Does aquaculture of non-native species facilitate biological invasion?
Bishop, M., Krassoi, R., McPherson, R., Brown, K., Summerhayes, S., Wilkie, E. and O’Connor, W., 2010. Does aquaculture of non-native species facilitate biological invasion? Presentation given at the Australian Marine Science Association. Conference, 4 – 8 July 2010, Wollongong, New South Wales, Australia.

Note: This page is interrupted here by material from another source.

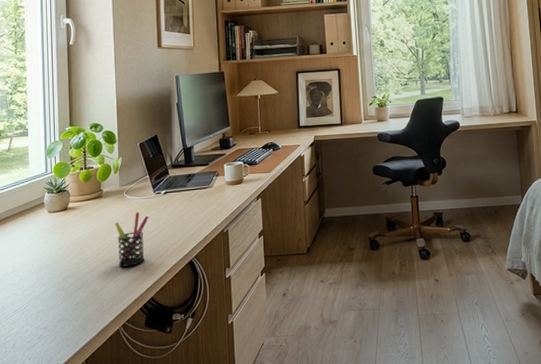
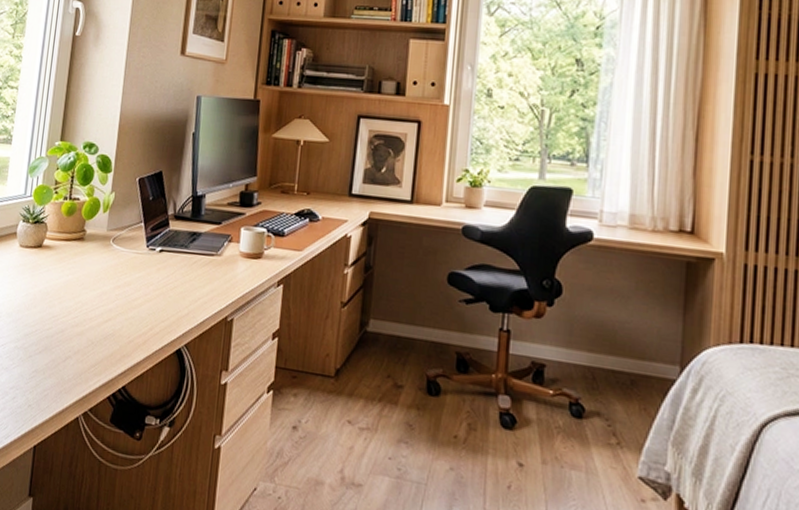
pen holder: present [114,212,149,267] -> none [91,268,136,339]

The spread of a species introduced for aquaculture to the natural environment can threaten native ecosystems. Following the introduction of Pacific oysters, Crassostrea gigas, to Port Stephens, NSW, Australia, and the later (1991) decision to permit their culture, we assessed whether Pacific oysters had spread and overgrown the native Sydney rock oyster, Saccostrea glomerata. Sampling of seven rocky-shore and four mangrove sites in Port Stephens immediately before aquaculture of Pacific oysters was allowed (1990), immediately after culture began (1991–1992) and nearly two decades later (2008) did not find evidence of further Pacific oyster spread or that overgrowth of Sydney rock oysters had occurred. The non-native oyster, relatively uncommon immediately before the start of aquaculture, remained confined to the inner port of Port Stephens and its percentage contribution to oyster populations generally declined over the two decades. Pacific oyster populations were dominated by small individuals of < 40-mm shell height, with established adults being rare. Only at one site did Pacific oysters increase in abundance and the number of Sydney rock oysters declined. The failure to see the catastrophic changes in oyster communities seen elsewhere in the world could reflect factors such as estuarine water circulation patterns that restrict the spread of Pacific oyster larvae and the susceptibility of Pacific oysters to existing native predators (fish, crabs and birds).